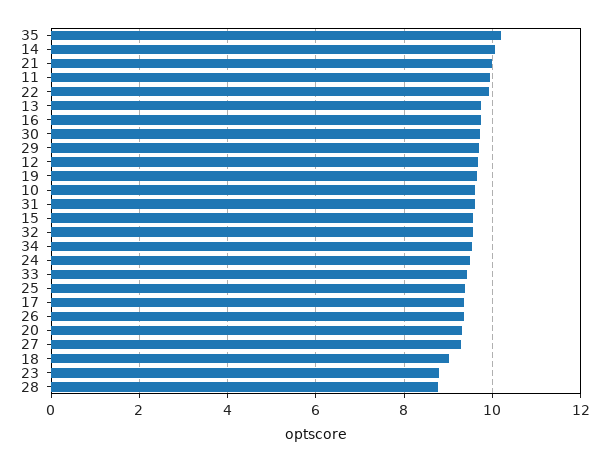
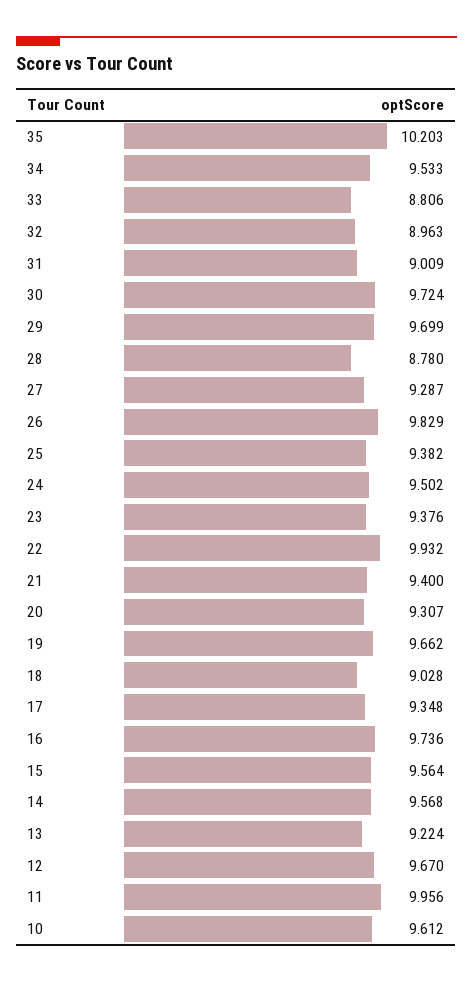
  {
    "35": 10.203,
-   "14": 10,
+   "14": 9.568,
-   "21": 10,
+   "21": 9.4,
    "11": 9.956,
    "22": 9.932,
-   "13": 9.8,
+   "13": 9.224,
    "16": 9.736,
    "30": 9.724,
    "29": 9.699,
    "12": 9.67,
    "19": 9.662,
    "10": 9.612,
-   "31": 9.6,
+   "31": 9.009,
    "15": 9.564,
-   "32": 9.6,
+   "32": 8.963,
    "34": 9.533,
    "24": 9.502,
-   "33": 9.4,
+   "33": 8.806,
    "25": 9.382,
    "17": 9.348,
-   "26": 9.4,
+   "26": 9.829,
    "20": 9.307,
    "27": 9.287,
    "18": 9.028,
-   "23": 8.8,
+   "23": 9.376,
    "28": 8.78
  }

========

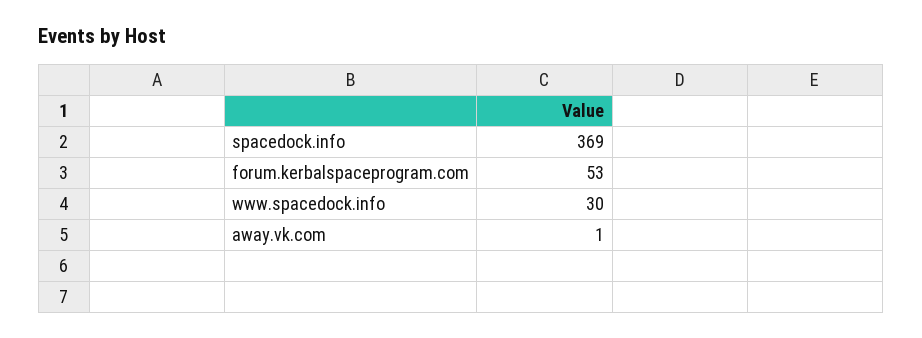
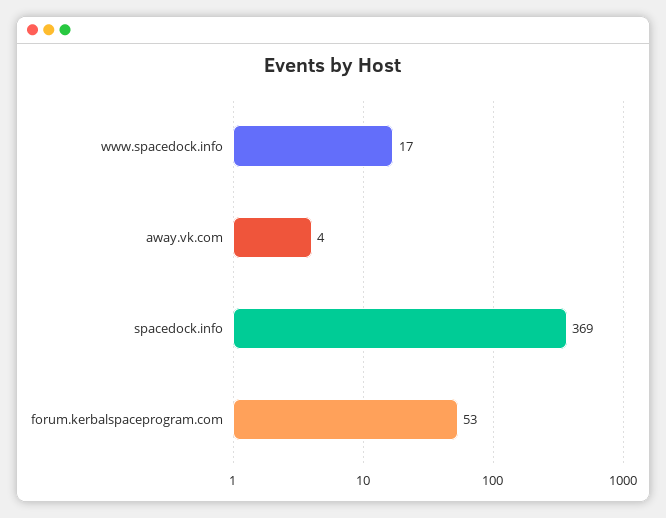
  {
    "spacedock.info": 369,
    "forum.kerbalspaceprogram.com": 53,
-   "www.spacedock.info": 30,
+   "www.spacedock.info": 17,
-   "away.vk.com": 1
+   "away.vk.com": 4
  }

========

For the word "spacedock", how many lines in the records above contain it? Answer with the number and nothing else.

3